WORK INSTRUCTION: In the entries that follow, repeat exactly the lines from the one that has "need for this" through the one that has "We collect and", but omit pictures.

Data items:
Segment Open

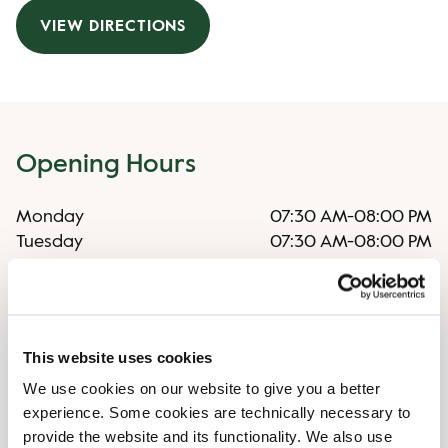
VIEW DIRECTIONS
Opening Hours
Monday
07:30 AM
-
08:00 PM
Tuesday
07:30 AM
-
08:00 PM
Wednesday
07:30 AM
-
08:00 PM
Thursday
07:30 AM
-
08:00 PM
Friday
07:30 AM
-
08:00 PM
Saturday
08:00 AM
-
08:00 PM
This website uses cookies
Sunday
08:00 AM
-
07:30 PM
We use cookies on our website to give you a better
experience. Some cookies are technically necessary to
Shop Facilities
provide the website and its functionality. We also use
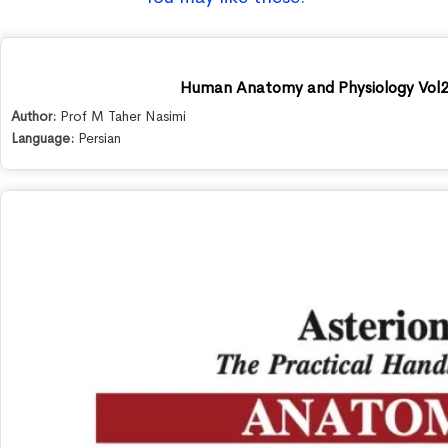
Human Anatomy and Physiology Vol2
Author:
Prof M Taher Nasimi
Language:
Persian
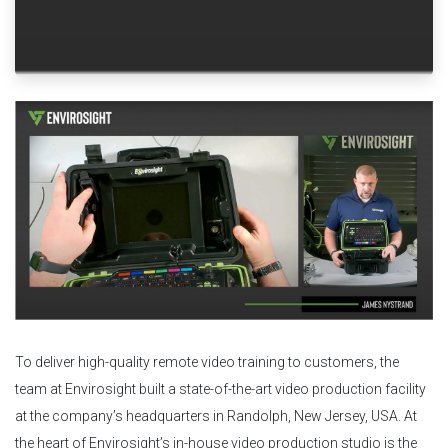
To deliver high-quality remote video training to customers, the
team at Envirosight built a state-of-the-art video production facility
at the company’s headquarters in Randolph, New Jersey, USA. At
the heart of Envirosight’s in-house video production studio is the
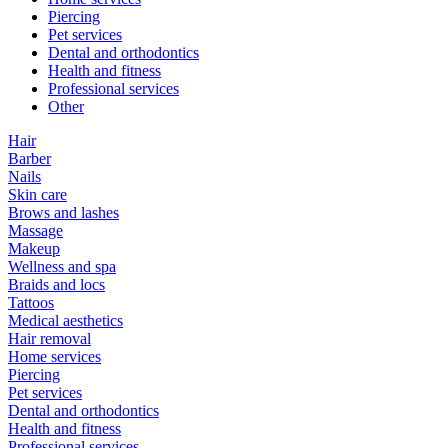
Piercing
Pet services
Dental and orthodontics
Health and fitness
Professional services
Other
Hair
Barber
Nails
Skin care
Brows and lashes
Massage
Makeup
Wellness and spa
Braids and locs
Tattoos
Medical aesthetics
Hair removal
Home services
Piercing
Pet services
Dental and orthodontics
Health and fitness
Professional services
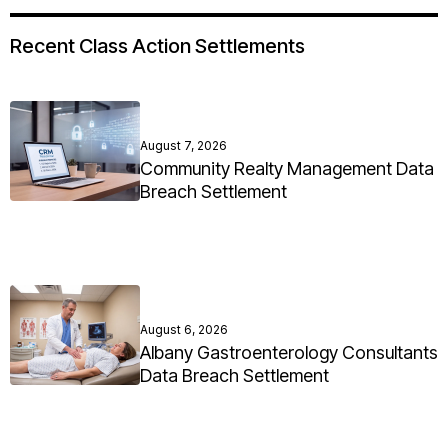
Recent Class Action Settlements
August 7, 2026
Community Realty Management Data
Breach Settlement
August 6, 2026
Albany Gastroenterology Consultants
Data Breach Settlement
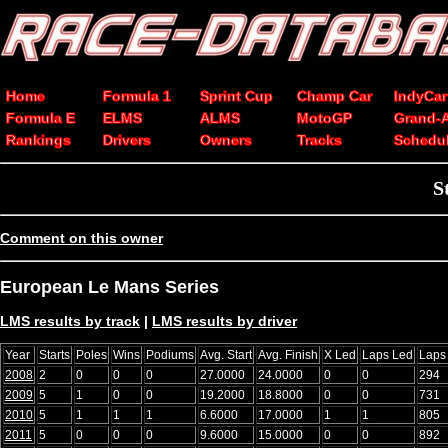
Home
Formula 1
Sprint Cup
Champ Car
IndyCar
Formula E
ELMS
ALMS
MotoGP
Grand-
Rankings
Drivers
Owners
Tracks
Schedu
S
Comment on this owner
European Le Mans Series
LMS results by track
|
LMS results by driver
Year
Starts
Poles
Wins
Podiums
Avg. Start
Avg. Finish
X Led
Laps Led
Laps
2008
2
0
0
0
27.0000
24.0000
0
0
294
2009
5
1
0
0
19.2000
18.8000
0
0
731
2010
5
1
1
1
6.6000
17.0000
1
1
805
2011
5
0
0
0
9.6000
15.0000
0
0
892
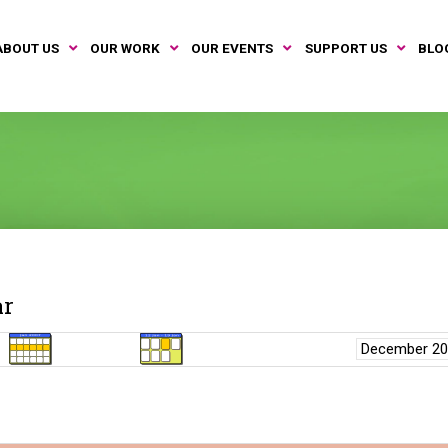
ABOUT US
OUR WORK
OUR EVENTS
SUPPORT US
BLO
ar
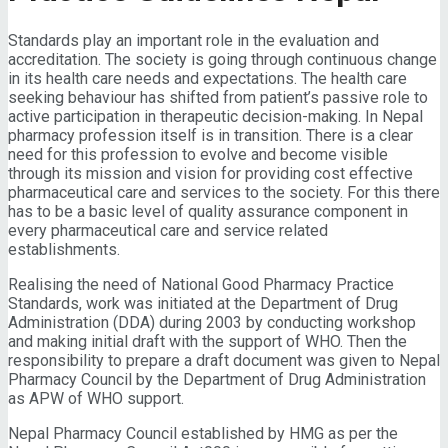
Standards play an important role in the evaluation and
accreditation. The society is going through continuous change
in its health care needs and expectations. The health care
seeking behaviour has shifted from patient’s passive role to
active participation in therapeutic decision-making. In Nepal
pharmacy profession itself is in transition. There is a clear
need for this profession to evolve and become visible
through its mission and vision for providing cost effective
pharmaceutical care and services to the society. For this there
has to be a basic level of quality assurance component in
every pharmaceutical care and service related
establishments.
Realising the need of National Good Pharmacy Practice
Standards, work was initiated at the Department of Drug
Administration (DDA) during 2003 by conducting workshop
and making initial draft with the support of WHO. Then the
responsibility to prepare a draft document was given to Nepal
Pharmacy Council by the Department of Drug Administration
as APW of WHO support.
Nepal Pharmacy Council established by HMG as per the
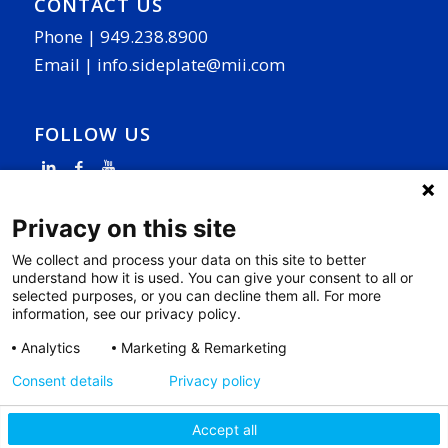
CONTACT US
Phone |
949.238.8900
Email |
info.sideplate@mii.com
FOLLOW US
Privacy on this site
We collect and process your data on this site to better
understand how it is used. You can give your consent to all or
PAGE LINKS
selected purposes, or you can decline them all. For more
information, see our privacy policy.
Why SidePlate
|
Our Work
|
R&D
|
News
|
Contact
|
Privacy Policy
|
Cookie Settings
|
Analytics
Marketing & Remarketing
Access Your Data
Consent details
Privacy policy
Accept all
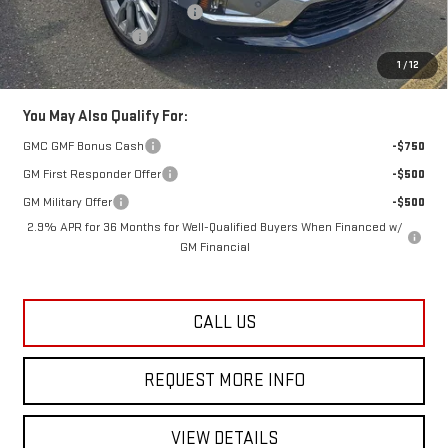
Kick Off The Summer Savings
-$1,359
Documentation Fee
+$749
Lester Glenn Price:
$65,986
1
/
12
You May Also Qualify For:
GMC GMF Bonus Cash
-$750
GM First Responder Offer
-$500
GM Military Offer
-$500
2.9% APR for 36 Months for Well-Qualified Buyers When Financed w/
GM Financial
CALL US
REQUEST MORE INFO
VIEW DETAILS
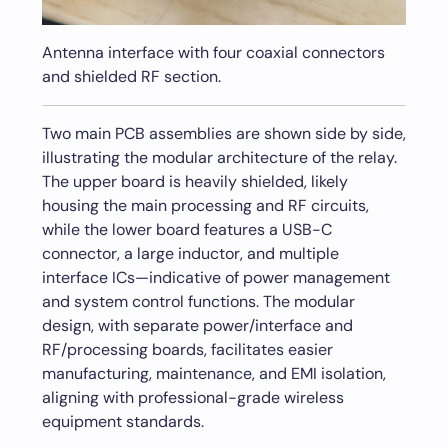
Antenna interface with four coaxial connectors
and shielded RF section.
Two main PCB assemblies are shown side by side,
illustrating the modular architecture of the relay.
The upper board is heavily shielded, likely
housing the main processing and RF circuits,
while the lower board features a USB-C
connector, a large inductor, and multiple
interface ICs—indicative of power management
and system control functions. The modular
design, with separate power/interface and
RF/processing boards, facilitates easier
manufacturing, maintenance, and EMI isolation,
aligning with professional-grade wireless
equipment standards.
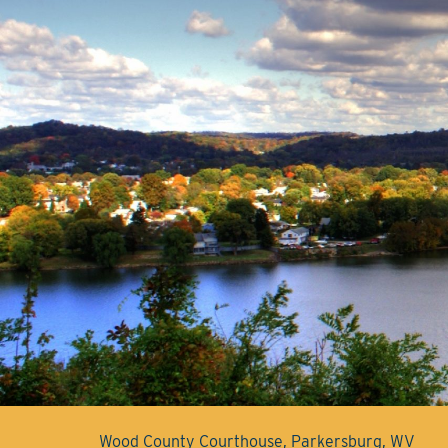
Wood County Courthouse, Parkersburg, WV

Segment Closed

RESPONSE BOX:
need for this profession to evolve and become visible
through its mission and vision for providing cost effective
pharmaceutical care and services to the society. For this there
has to be a basic level of quality assurance component in
every pharmaceutical care and service related
establishments.
Realising the need of National Good Pharmacy Practice
Standards, work was initiated at the Department of Drug
Administration (DDA) during 2003 by conducting workshop
and making initial draft with the support of WHO. Then the
responsibility to prepare a draft document was given to Nepal
Pharmacy Council by the Department of Drug Administration
as APW of WHO support.
Nepal Pharmacy Council established by HMG as per the
CONTACT US
Phone |
949.238.8900
Email |
info.sideplate@mii.com
FOLLOW US
Privacy on this site
We collect and process your data on this site to better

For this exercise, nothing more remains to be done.